The crisis will have significant and long-lasting implications in poorer parts of the world. Indeed, developing countries face a ‘financing gap’ of between US$ 270 billion and US$ 700 billion, the World Bank said, stressing that levels of funding that have been pledged by international financial institutions would not be able to meet poor countries’ needs this year. If the ongoing economic crisis meets some of the more pessimistic predictions, “unmet financing needs will be enormous.” 
 
Such an outcome could have long-term implications for developing countries. The economic slowdown is likely to push people who are hovering on the brink of poverty into a more serious degree of deprivation, the report warned, and developing countries will struggle to cope with the increased numbers of their citizens who need government support.
 
Out of the world’s 116 developing countries, 94 have experienced a slowdown in economic growth.
 
“Preventing an economic catastrophe in developing countries is important for global efforts to overcome this crisis.
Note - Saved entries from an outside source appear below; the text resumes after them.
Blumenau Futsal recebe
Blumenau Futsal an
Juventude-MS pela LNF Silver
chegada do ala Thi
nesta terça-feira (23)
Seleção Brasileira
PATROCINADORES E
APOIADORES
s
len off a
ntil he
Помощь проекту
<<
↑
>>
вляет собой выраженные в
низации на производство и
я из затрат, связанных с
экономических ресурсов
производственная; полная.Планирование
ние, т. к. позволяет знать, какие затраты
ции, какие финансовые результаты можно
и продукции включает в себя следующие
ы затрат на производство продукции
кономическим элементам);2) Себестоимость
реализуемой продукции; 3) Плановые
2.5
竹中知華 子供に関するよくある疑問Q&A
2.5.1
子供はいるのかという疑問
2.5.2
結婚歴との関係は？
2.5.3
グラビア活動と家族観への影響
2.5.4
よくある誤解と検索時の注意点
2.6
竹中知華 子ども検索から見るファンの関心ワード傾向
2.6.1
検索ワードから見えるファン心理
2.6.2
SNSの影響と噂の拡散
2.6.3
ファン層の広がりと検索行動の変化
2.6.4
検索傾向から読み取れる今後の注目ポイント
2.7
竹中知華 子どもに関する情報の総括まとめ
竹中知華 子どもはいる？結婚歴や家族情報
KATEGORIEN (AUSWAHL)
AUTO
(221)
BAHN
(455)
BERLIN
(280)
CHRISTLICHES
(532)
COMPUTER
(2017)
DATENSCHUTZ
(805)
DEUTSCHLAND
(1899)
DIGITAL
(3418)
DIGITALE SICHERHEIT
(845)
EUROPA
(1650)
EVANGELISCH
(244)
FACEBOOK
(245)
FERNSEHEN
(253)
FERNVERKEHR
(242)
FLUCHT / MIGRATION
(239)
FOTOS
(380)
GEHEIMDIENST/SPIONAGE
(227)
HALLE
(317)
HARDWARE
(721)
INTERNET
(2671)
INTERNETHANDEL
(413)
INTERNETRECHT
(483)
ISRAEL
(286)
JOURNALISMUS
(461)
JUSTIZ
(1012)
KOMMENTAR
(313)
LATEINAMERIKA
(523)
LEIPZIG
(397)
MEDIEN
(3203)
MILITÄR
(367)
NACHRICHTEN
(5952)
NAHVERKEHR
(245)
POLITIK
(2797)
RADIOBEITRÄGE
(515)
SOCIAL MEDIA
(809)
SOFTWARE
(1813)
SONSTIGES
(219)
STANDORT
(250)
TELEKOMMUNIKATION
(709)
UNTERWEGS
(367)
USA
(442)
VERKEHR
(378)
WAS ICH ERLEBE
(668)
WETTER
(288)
We need investments in safety nets, infrastructure, and small and medium size companies to create jobs and to avoid social and political unrest,” World Bank President Robert Zoellick said upon the release of the report.
 
The analysis was drawn up for a meeting of finance ministers from the Group of 20 world economic powers to be held on Saturday.
 
In similarly gloomy economic news, the head of the International Monetary Fund yesterday told a group of African leaders in Dar Es Salaam that they should brace themselves for what will likely be the worst year for the economy since 1945. 
 
“The IMF expects global growth to slow below zero this year, the worst performance in most of our lifetimes,” IMF chief Dominique Strauss-Kahn said on Tuesday. “Continuing deleveraging by world financial institutions, combined with the collapse in consumer and business confidence is depressing domestic demand across the world.”
 
ICTSD reporting; “IMF: World economy to shrink for first time in 60 years in ‘great recession’,” THE GUARDIAN, 10 March 2009.